Marco Polo Trade Finance Networks Holding Company Goes Bankrupt

It is reported that the holding company of Marco Polo Trade Finance Network (formerly TradeIX) entered bankruptcy in Ireland. The blockchain network has more than 30 bank members, such as Commerzbank, Bank of New York Mellon and SMBC. Its supporters include ING Ventures and BNP Paribas. Recently, a potential $12 million deal with Bank of America failed, and the company failed to find a substitute investor. The company’s liabilities exceed its assets by 2.5 million euros (2.6 million dollars). The total debt is 5.2 million euros (5.5 million dollars), of which the tax bureau owes 2.6 million euros (2.7 million dollars). The latest account submitted is the account for 2021, showing a loss of nearly US $29 million and a cumulative loss of US $85 million. The largest external shareholder is Kistefos, followed by Japan’s SBI, ING, SMBC and BNP Paribas.

Marco Polo, the blockchain trade financing network, has gone bankrupt

Interpretation of the news:


The Marco Polo Trade Finance Network (formerly TradeIX), a blockchain network with over 30 bank members, has hit a major setback as the holding company has gone into bankruptcy in Ireland. The company, which has been supported by financial giants such as ING Ventures and BNP Paribas, has been struggling to find investors, and its potential $12 million deal with Bank of America recently fell through.
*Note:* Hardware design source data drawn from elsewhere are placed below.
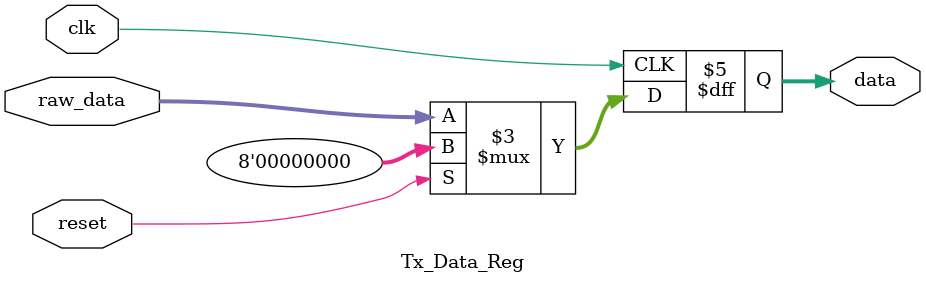
<source format=sv>
module Tx_Data_Reg(
    input logic  [7:0]  raw_data,
    input logic         clk,
    input logic         reset,
    output logic [7:0]  data
);

always_ff @(posedge clk) begin
    if (reset)
      begin data <= 8'h00; end
    else
      begin data <= raw_data; end
end
endmodule
</source>
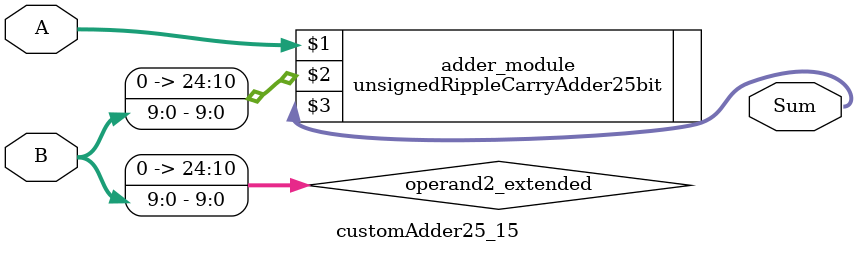
<source format=v>

module customAdder25_15(
                    input [24 : 0] A,
                    input [9 : 0] B,
                    
                    output [25 : 0] Sum
            );

    wire [24 : 0] operand2_extended;
    
    assign operand2_extended =  {15'b0, B};
    
    unsignedRippleCarryAdder25bit adder_module(
        A,
        operand2_extended,
        Sum
    );
    
endmodule
        
</source>
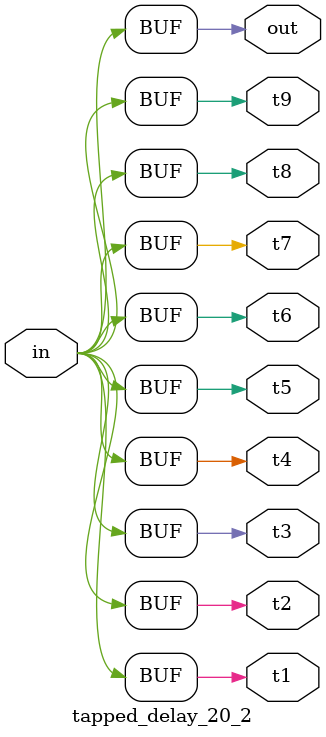
<source format=sv>
module tapped_delay_20_2(input bit in, output bit t1,t2,t3,t4,t5,t6,t7,t8,t9, out);
  always_comb t1 = in;
  always_comb t2 = in;
  always_comb t3 = in;
  always_comb t4 = in;
  always_comb t5 = in;
  always_comb t6 = in;
  always_comb t7 = in;
  always_comb t8 = in;
  always_comb t9 = in;
  always_comb out = in;
endmodule // tapped_delay_20_2

</source>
The company’s liabilities exceed its assets by 2.5 million euros, with a total debt of 5.2 million euros. What’s more, the tax bureau owes the company 2.6 million euros, compounding its financial woes. The latest account shows a massive loss of nearly US $29 million, with a cumulative loss of US $85 million. The company’s largest external shareholder is Kistefos, followed by Japan’s SBI, ING, SMBC and BNP Paribas.
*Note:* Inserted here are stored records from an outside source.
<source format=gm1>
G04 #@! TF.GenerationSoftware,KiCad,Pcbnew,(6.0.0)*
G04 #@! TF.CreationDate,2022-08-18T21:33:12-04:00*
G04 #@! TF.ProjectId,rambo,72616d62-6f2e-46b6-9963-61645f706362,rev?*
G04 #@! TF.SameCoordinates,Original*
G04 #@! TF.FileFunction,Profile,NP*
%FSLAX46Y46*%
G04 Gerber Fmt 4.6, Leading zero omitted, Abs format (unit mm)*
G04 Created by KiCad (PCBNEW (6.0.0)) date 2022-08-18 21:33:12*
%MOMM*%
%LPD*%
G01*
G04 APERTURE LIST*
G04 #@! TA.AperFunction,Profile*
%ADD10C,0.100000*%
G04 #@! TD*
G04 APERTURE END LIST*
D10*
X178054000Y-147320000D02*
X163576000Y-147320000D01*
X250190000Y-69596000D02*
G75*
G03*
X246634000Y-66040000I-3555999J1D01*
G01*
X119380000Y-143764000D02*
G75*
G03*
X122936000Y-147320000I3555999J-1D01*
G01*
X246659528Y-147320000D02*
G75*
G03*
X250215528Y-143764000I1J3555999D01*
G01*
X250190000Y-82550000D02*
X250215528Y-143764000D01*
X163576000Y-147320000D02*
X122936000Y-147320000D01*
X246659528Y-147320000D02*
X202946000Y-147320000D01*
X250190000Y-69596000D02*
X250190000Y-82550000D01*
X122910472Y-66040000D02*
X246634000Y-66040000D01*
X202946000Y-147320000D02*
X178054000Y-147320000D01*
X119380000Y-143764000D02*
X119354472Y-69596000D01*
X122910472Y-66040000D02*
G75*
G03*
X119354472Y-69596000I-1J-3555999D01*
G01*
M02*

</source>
This news is a significant blow to the blockchain industry, as Marco Polo was one of the pioneering networks in this field. The company was founded in 2017 with the aim of using blockchain technology to streamline trade finance processes. It offered a secure and transparent platform for banks, allowing them to create digital trade finance instruments, such as purchase orders and invoices. This would help speed up the settlement process and reduce fraud and errors.

The bankruptcy of the holding company is a symptom of larger issues in the blockchain industry. Despite the hype surrounding this technology, it has yet to deliver on its promises. While many companies have tested blockchain for various use cases, few have managed to scale their solutions to a level where they can have a significant impact.

In conclusion, the bankruptcy of Marco Polo’s holding company underscores the challenges facing the blockchain industry. While the technology has shown enormous potential, it has yet to prove itself as a viable solution for large-scale finance applications. The fate of Marco Polo Trade Finance Network shows that even the most promising blockchain networks can struggle to find a foothold in the industry.